Wednesday, December 14, 2005

Strategery of the Frist: The Case of the AMT

by Tom Bozzo

The Majority Leader discovers a tax cut he can't commit to cat-herding through the Senate:
New York Times: Cut In Minimum Tax Not Likely: Senator Bill Frist, the majority leader, said Tuesday that Congress was not likely to act this year to shield millions of middle- and upper-income taxpayers from a larger income tax bite as lawmakers moved into the final days of the session with many major issues hanging in the balance.

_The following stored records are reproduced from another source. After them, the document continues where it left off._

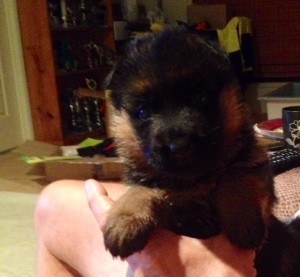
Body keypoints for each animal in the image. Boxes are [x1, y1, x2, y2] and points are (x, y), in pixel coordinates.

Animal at [102, 27, 300, 274]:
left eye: (201, 98)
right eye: (142, 112)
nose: (179, 146)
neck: (194, 180)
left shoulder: (253, 163)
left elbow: (235, 176)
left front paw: (244, 222)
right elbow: (140, 190)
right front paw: (125, 220)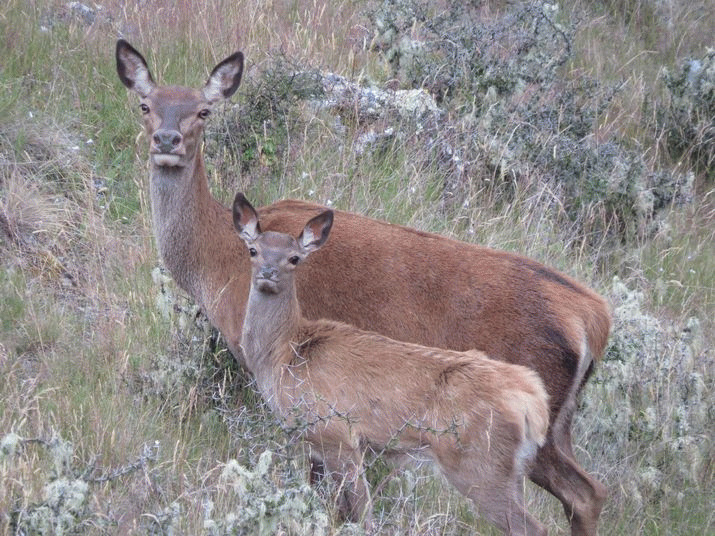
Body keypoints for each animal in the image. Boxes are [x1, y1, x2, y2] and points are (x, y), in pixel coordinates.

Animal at [233, 192, 550, 535]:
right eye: (253, 250)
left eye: (294, 258)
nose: (268, 273)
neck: (284, 354)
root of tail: (533, 401)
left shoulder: (337, 433)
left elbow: (363, 511)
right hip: (508, 471)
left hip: (479, 464)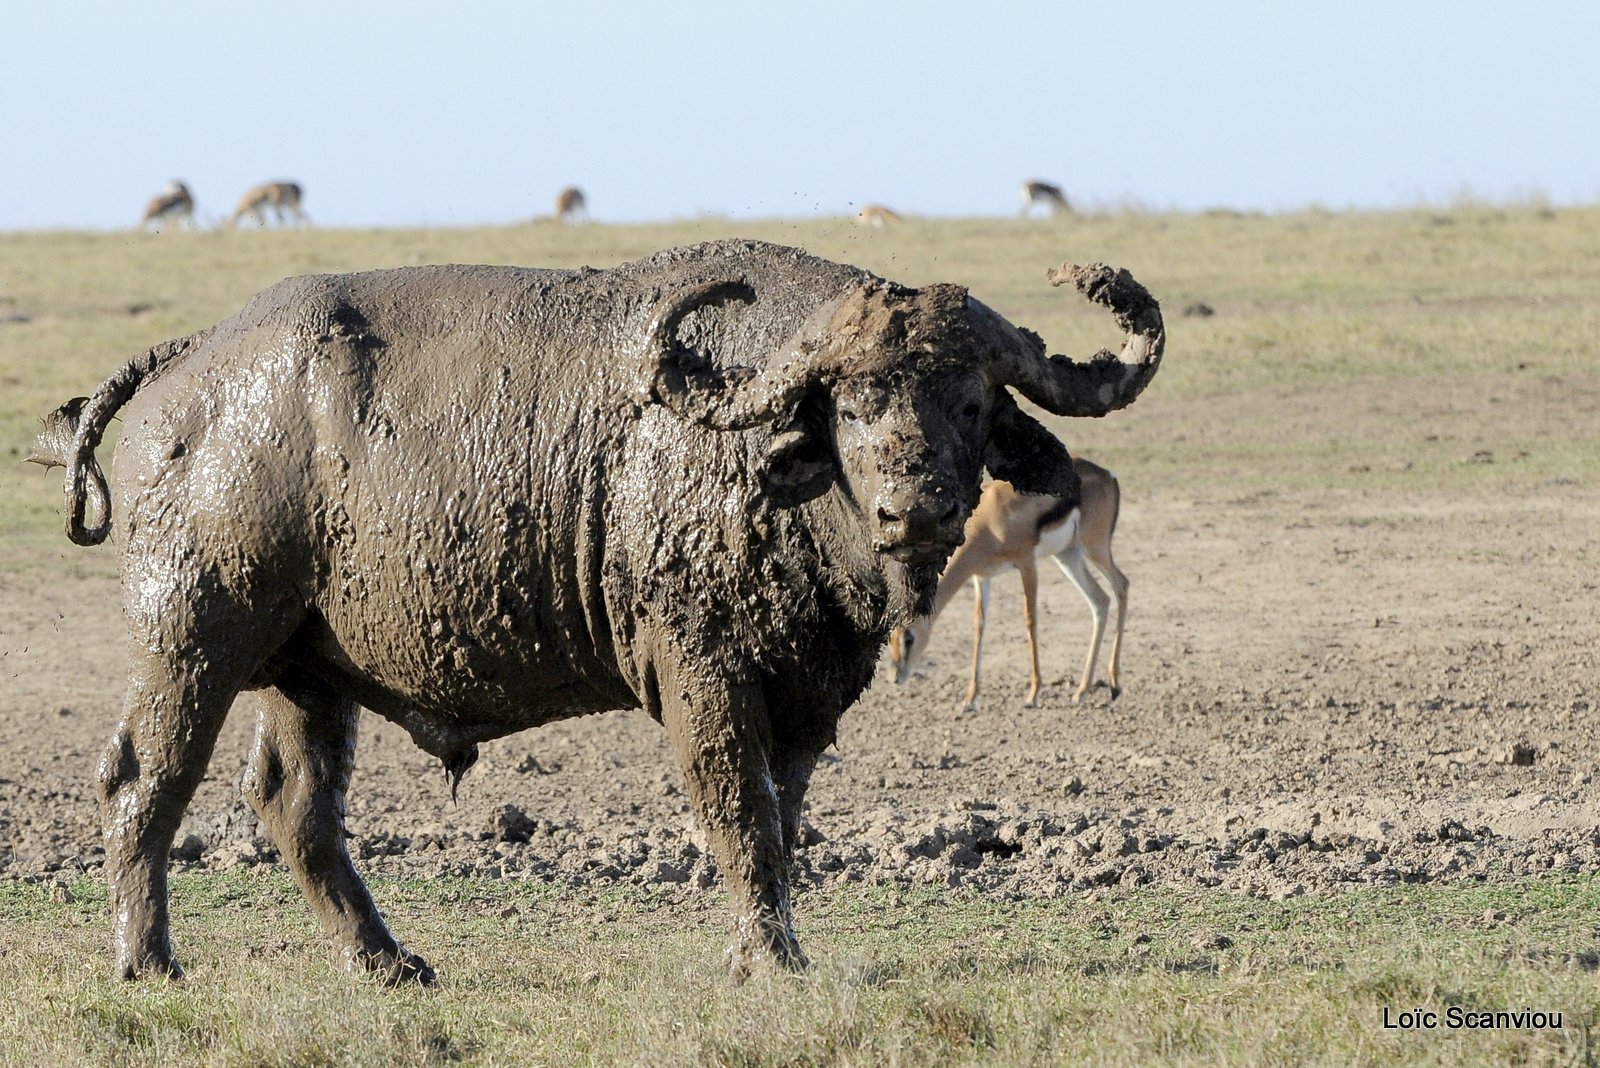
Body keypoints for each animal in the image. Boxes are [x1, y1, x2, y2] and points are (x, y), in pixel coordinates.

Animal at [889, 457, 1126, 709]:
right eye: (890, 637)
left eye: (908, 637)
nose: (895, 677)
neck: (989, 521)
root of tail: (1108, 474)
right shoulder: (981, 577)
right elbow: (979, 627)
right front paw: (970, 698)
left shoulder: (1027, 562)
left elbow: (1030, 621)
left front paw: (1033, 693)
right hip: (1068, 556)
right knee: (1100, 600)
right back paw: (1082, 691)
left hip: (1095, 547)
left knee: (1122, 585)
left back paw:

In laying out what he hoped to accomplish before adjourning for the year, Mr. Frist, Republican of Tennessee, said that "in all likelihood" the Senate would not try to reach agreement with the House on competing $30 billion plans to reduce the impact of the alternative minimum tax. The tax, originally created to prevent the rich from escaping tax liability, is expected to reach another 15 million Americans next year because of inflation.
In some ways, this could be worse:
Mr. Frist's position means it is likely that Congress will also delay until 2006 a larger debate over nearly $100 million [sic; billion is meant] in tax breaks that Republicans say are essential to economic growth. But the House and Senate have taken different approaches on tax relief, with the House extending lower tax rates on investments while the Senate balked because of opposition from Democrats and Republican moderates.
The rest of the Republican tax package is pretty much an unmitigated atrocity, particularly when paired with the otherwise symbolic spending cuts directed at such groups as the sick, the hungry, and college students, as my good friend Drek recently observed. AMT incidence, at least, is predominantly upper-middle-class instead of upper-class. Politically, the extension is a no-brainer: While the tax bills won't appear until spring '07, segments of the working well-to-do are swing consitutencies and balking on relief cedes tax-cutting ground to Democrats like Chuck Schumer, who managed a pretty good sound bite:
"This should have been our No. 1 tax priority and instead, because of right-wing ideological objectives, the middle and upper class will suffer and only the very, very wealthy will benefit."
My #1 tax priority would be raising the money the government needs fairly and efficiently, but hey.
Comments:
I won't mind paying AMT (assuming it hits me this year) if they also don't go ahead and extend those Cap Gains/Div cuts (which saves us on taxes, though not so much as the AMT costs) this year.

Frist is demonstrating why he should never have been made Senate Majority Leader. That the Ancestral Party did so is off-putting; they always used to prefer competence.